**HOW TO COMPLETE THIS TASK**
Summarize the article in two sentences.

**TEXT**
----------------------------------------
'We can't afford to clear student debt or support 0% fee increment': Blade Nzimande

15 March 2021 - 15:29 By nonkululeko njilo
The department of higher education and training cannot afford to clear historic student debt owed to institutions totalling nearly R10bn, nor can it support the call for a zero percent fee increment for the 2021 academic year, minister Blade Nzimande said at the weekend. File photo.
The department of higher education and training cannot afford to clear historic student debt owed to institutions totalling nearly R10bn, nor can it support the call for a zero percent fee increment for the 2021 academic year, minister Blade Nzimande said at the weekend. File photo.
Image: Kopano Tlape/GCIS

The department of higher education & training cannot afford to clear historic student debt owed to institutions amounting to nearly R10bn, nor can it support the call for a zero percent fee increment for the 2021 academic year, minister Blade Nzimande said at the weekend.

He was responding to a long list of demands made by the South African Union of Students (SAUS), which among other things called for the scrapping of debt of all students to ensure smooth registration processes.

“The department is not in a financial position to be able to support institutions to clear all student debt of fee-paying students. We are aware that there are many students whose families struggle to keep up with payments, and many families who have also been negatively affected by the Covid-19 pandemic.

“However, given the difficult fiscal situation, all government departments, including the department of higher education & training, have been subject to budget reductions in 2020 and 2021,” said Nzimande.
----------------------------------------
[Stored data entries]
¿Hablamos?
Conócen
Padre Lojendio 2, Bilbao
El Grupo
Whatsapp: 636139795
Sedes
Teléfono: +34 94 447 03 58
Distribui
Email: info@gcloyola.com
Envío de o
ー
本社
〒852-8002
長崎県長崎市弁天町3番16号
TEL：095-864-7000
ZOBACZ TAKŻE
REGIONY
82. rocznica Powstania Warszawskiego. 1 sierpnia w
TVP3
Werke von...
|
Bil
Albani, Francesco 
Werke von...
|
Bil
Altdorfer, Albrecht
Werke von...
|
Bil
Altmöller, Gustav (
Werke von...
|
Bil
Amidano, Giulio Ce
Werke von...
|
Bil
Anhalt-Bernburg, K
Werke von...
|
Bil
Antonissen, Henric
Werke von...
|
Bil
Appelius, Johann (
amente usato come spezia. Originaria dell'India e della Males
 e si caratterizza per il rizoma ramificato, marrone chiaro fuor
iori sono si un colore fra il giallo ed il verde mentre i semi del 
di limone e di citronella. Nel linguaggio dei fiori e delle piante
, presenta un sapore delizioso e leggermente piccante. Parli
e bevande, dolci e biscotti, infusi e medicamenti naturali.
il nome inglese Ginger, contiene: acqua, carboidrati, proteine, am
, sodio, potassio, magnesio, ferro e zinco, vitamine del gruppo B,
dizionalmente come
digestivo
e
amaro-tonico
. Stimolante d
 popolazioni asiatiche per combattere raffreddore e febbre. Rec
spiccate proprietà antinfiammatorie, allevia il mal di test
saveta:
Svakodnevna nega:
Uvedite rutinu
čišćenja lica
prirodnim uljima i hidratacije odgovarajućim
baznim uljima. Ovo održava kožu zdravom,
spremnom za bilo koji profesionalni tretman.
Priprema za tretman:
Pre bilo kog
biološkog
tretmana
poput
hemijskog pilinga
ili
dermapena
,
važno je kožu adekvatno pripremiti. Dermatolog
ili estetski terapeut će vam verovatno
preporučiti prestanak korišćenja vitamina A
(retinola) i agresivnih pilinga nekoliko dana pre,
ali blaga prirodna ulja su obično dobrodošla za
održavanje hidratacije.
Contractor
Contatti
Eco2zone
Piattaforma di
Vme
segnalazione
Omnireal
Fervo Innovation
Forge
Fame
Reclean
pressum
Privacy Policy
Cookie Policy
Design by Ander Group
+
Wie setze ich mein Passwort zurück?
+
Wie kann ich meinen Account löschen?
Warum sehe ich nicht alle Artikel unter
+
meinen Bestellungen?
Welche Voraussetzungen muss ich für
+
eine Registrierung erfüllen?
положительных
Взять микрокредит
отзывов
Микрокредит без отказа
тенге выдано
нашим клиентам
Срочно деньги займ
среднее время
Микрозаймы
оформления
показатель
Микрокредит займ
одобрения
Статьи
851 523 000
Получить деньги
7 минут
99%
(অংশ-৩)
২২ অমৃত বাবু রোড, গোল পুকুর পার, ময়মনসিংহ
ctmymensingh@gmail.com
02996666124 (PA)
----------------------------------------
**ANSWER AREA**
Higher education minister Blade Nzimande said his department cannot afford to clear nearly R10bn in historic student debt owed to institutions, nor can it support the call for a zero percent fee increment for the 2021 academic year. Responding to demands from the South African Union of Students, he acknowledged that many families struggle with payments and were hit by the Covid-19 pandemic, but he said that government departments, including his own, faced budget reductions in 2020 and 2021 because of the difficult fiscal situation.